Total Eclipse

quipeint• press kit

Solo show
Tony Regazzoni

01.02 / 05.03.11

Les phénomènes physiques ou naturels ont fait l’objet ces dernières années d’un intérêt renouvelé dans l’art contemporain. L’éclipse, la chute d’eau, les tornades, les tremblements de terre, les arcs électriques, les aurores boréales ou la lumière solaire ont été les supports de véritables démonstrations de puissance artistique. Dans les espaces d’exposition se sont mis à pulluler des morceaux de bravoure parfois ambitieux et efficaces, souvent déceptifs et mégalo : concurrencer la nature sur son propre terrain n’est pas chose aisée, même lorsque l’on dispose de technologies de pointe, d’immenses moyens de diffusion et que l’on connaît son petit précis du Romantisme sur le bout des doigts.

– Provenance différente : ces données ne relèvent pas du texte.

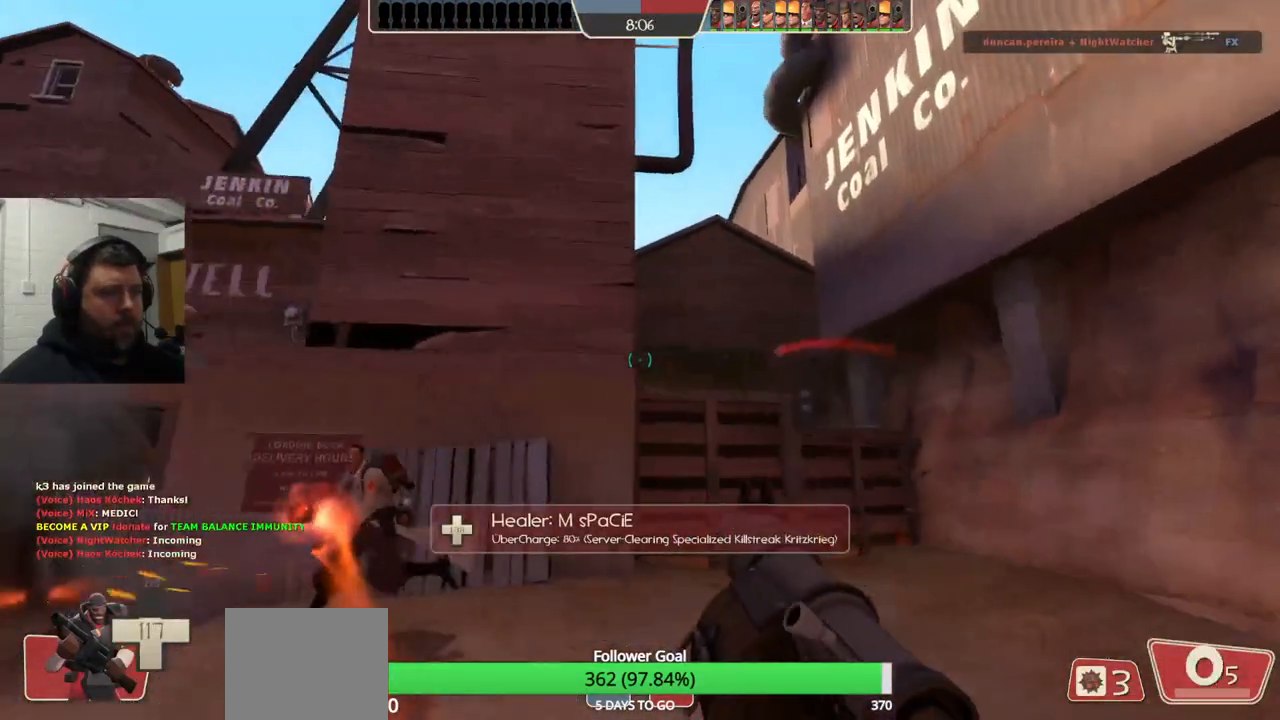
{"buttons": [], "left_stick": "up-right", "right_stick": "center", "events": [[50, "SQUARE", "up"], [100, "left_stick", "down-right"], [133, "SQUARE", "down"], [233, "SQUARE", "up"], [450, "left_stick", "up-right"]]}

Dans Total Eclipse, le propos de Tony Regazzoni est heureusement tout autre. Le dispositif qu’il convoque est d’une grande simplicité. Une installation centrale rejoue une éclipse miniaturisée, et trois tableaux pyrogravés en représentent les différentes étapes. L’ensemble est plongé dans le noir. Et quelque chose se dessine entre l’obscurité et la lumière. Le titre lui-même est emprunté, comme souvent chez l’artiste, à deux tubes pop, Total Eclipse of the Heart de Bonnie Tyler et Total Eclipse de Klaus Nomi. - If someone calls, we’re all out, turning into French fries Last dance, let the entire cast dance, do the dismembered blast dance / so we get atomized! - chante Nomi tandis que Bonnie Tyler pleure son amour perdu, bien loin de toute considération naturaliste.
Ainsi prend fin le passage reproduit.